Emotional branding provides a brand with many advantages. It increases attention and encourages sales. Your customers will develop an emotional connection to your brand, building up trust, and staying loyal. Your brand will acquire a spot in their everyday lives, thereby increasing its reach.
If this is used correctly, a brand can follow in Apple’s footsteps and become bigger than the products it sells. Increasing digitalization, wearable technology, 5G, and the influence of big data on the market opens up many new possibilities for emotional branding. In her bestselling book No Logo, the author and brand critic Naomi Klein warned of the ubiquity and monopoly of brands such as McDonald’s, Coca Cola, Apple, and Microsoft. As early as 1999, she pictured the brand-dominated world in which we live today.
Brands have even turned into political powers with an ever-stronger influence on people and social relations. The development of Amazon is a good example for this.
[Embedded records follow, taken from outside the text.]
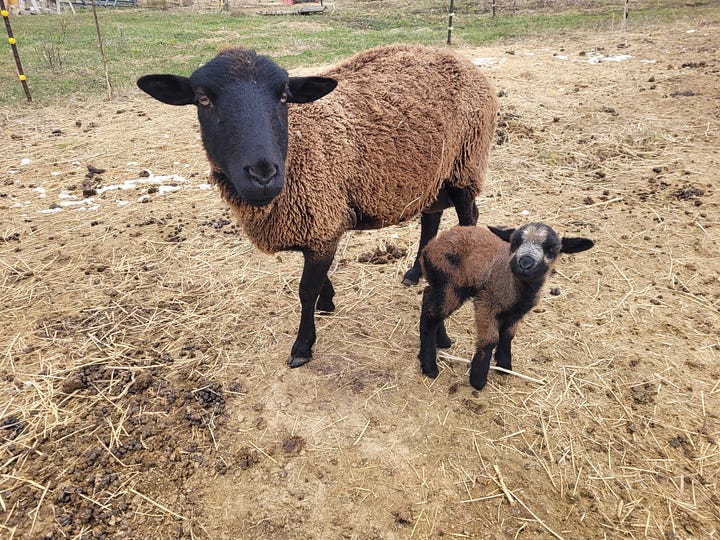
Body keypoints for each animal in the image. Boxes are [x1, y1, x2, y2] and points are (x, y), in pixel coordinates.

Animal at [136, 44, 498, 368]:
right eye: (203, 99)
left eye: (284, 96)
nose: (263, 174)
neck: (298, 146)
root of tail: (459, 58)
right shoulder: (318, 221)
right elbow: (317, 279)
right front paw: (328, 299)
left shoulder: (322, 221)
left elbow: (305, 290)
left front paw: (303, 345)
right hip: (431, 175)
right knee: (431, 219)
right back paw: (414, 272)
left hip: (464, 163)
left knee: (469, 216)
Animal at [418, 223, 594, 390]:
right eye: (514, 243)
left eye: (551, 250)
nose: (525, 263)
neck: (517, 288)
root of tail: (430, 247)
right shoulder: (486, 303)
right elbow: (490, 339)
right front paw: (478, 379)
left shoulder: (515, 314)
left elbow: (508, 335)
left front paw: (504, 365)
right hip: (451, 284)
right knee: (430, 315)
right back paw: (430, 366)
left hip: (442, 284)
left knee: (428, 298)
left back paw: (443, 341)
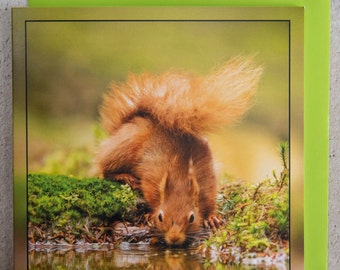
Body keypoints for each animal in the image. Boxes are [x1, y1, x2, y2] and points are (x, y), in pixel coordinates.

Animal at [94, 57, 262, 247]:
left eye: (191, 217)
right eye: (161, 217)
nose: (173, 238)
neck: (180, 175)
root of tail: (130, 122)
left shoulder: (207, 178)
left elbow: (210, 199)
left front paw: (211, 217)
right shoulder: (152, 177)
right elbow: (151, 195)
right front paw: (149, 214)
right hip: (123, 147)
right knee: (105, 168)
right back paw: (124, 176)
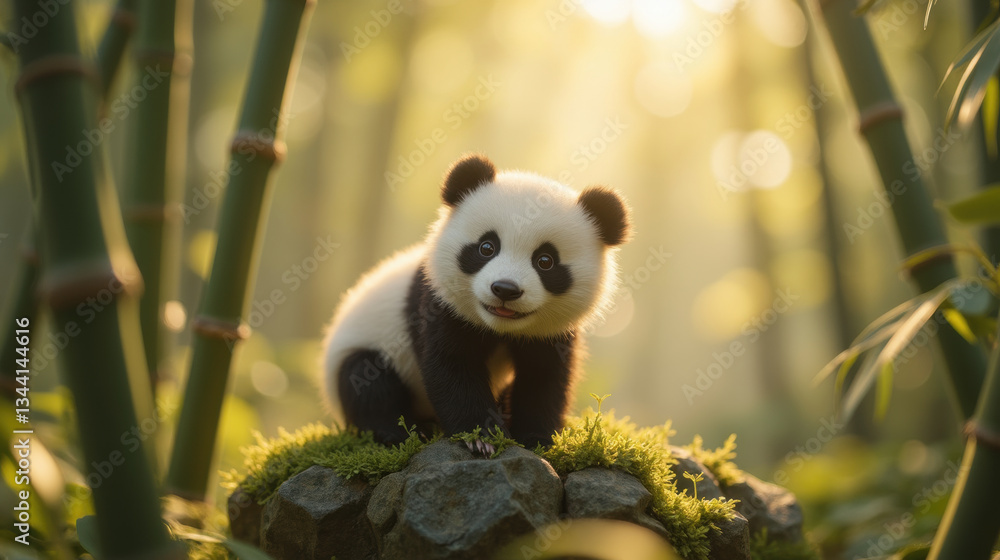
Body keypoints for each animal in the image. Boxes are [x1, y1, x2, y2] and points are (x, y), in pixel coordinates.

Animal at [321, 154, 630, 451]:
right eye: (487, 247)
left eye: (545, 261)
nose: (505, 289)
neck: (499, 327)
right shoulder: (439, 304)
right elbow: (452, 367)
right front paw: (481, 438)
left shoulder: (552, 332)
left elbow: (544, 376)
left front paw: (535, 437)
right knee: (365, 378)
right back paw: (401, 432)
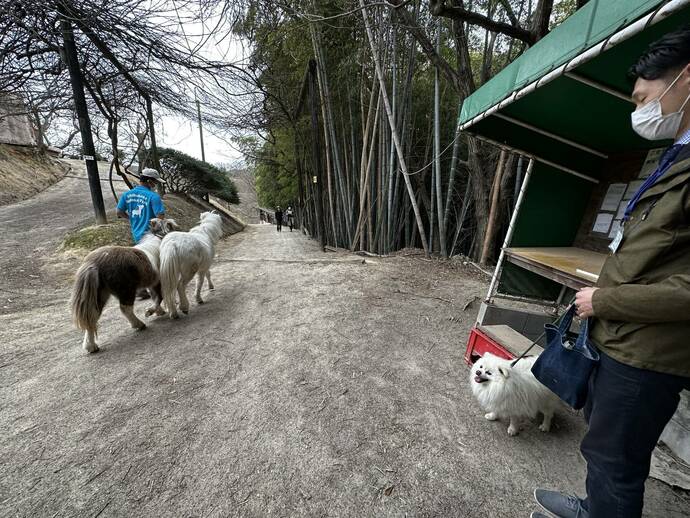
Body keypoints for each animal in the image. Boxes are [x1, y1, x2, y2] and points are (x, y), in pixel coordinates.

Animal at [69, 217, 177, 356]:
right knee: (125, 308)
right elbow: (159, 297)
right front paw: (150, 311)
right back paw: (139, 324)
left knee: (92, 316)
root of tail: (94, 263)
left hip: (100, 294)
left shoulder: (151, 283)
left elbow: (155, 297)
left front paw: (158, 311)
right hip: (126, 290)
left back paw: (91, 346)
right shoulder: (158, 282)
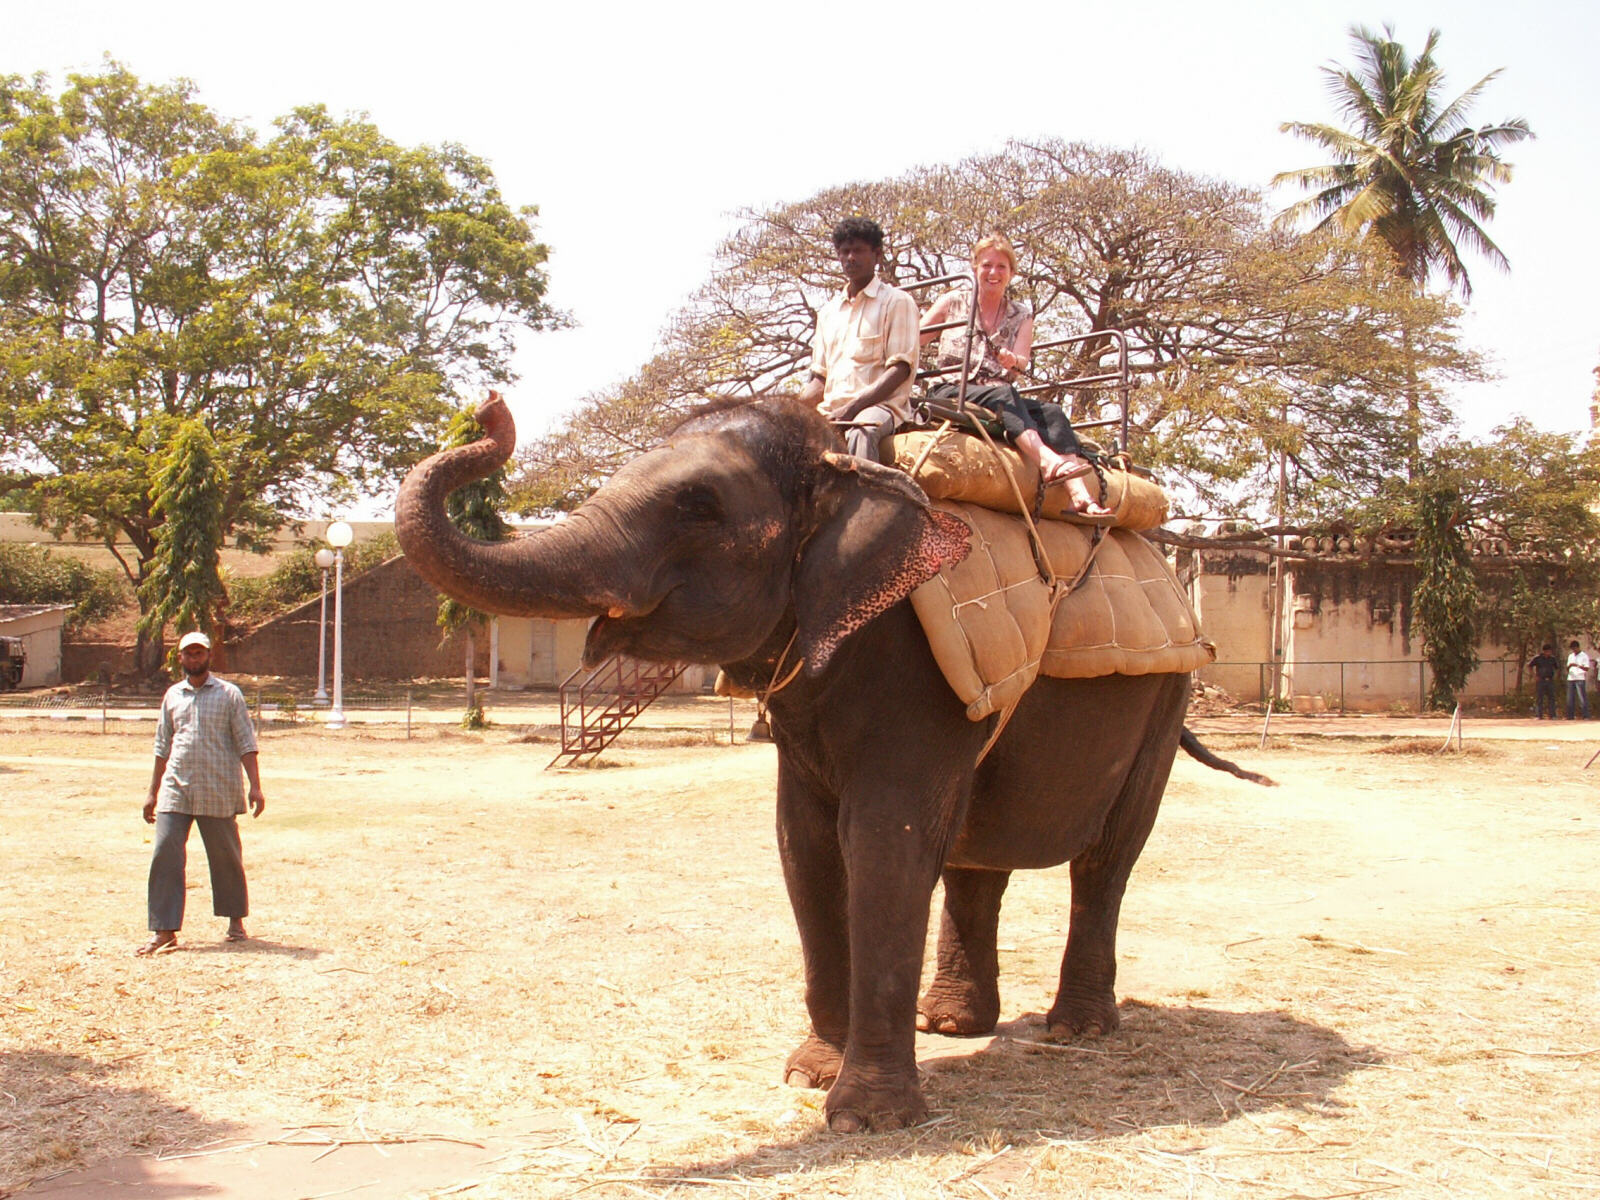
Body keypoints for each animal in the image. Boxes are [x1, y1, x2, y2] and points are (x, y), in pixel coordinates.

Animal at [396, 392, 1260, 1139]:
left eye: (698, 507)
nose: (490, 409)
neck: (840, 464)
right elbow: (803, 846)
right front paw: (809, 1074)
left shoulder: (912, 671)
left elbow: (883, 842)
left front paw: (864, 1121)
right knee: (976, 857)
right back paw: (951, 1023)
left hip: (1165, 697)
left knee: (1107, 857)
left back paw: (1075, 1030)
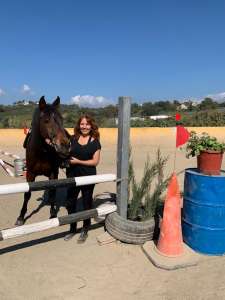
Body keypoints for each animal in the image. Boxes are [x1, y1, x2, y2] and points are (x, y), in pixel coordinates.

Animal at [14, 96, 71, 225]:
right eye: (46, 120)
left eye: (61, 120)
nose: (65, 145)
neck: (42, 152)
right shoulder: (30, 174)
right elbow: (27, 194)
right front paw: (21, 217)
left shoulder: (53, 173)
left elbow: (53, 192)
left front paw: (53, 214)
Initially little more than a digital supermarket and bookstore, the company and brand “Amazon” grew into a film producer, a self-publisher (Amazon Publishing), and space tourism agency Blue Origin with plans to go to the moon.
A similar thing happened with Elon Musk’s Tesla and SpaceX brands. Not only will Musk possibly be the first private space agency to make it to Mars, but he also wants astronauts to drive around the red planet in Tesla vehicles. You can't get more visionary and emotion-packed branding than that.
On the other hand, brands such as Facebook and Google are regularly criticized for reasons relating to data protection, political influence through neuromarketing, and selling user data.
Given the potential power of a brand, it's increasingly important to not lose sight of the strategic, emotion and value-oriented emotional branding required to make customers the protagonists of their brand. A brand doesn’t have to be big enough to be in every city in the world. However, it does have to be valued and relatable enough to find its way into its customers’ hearts.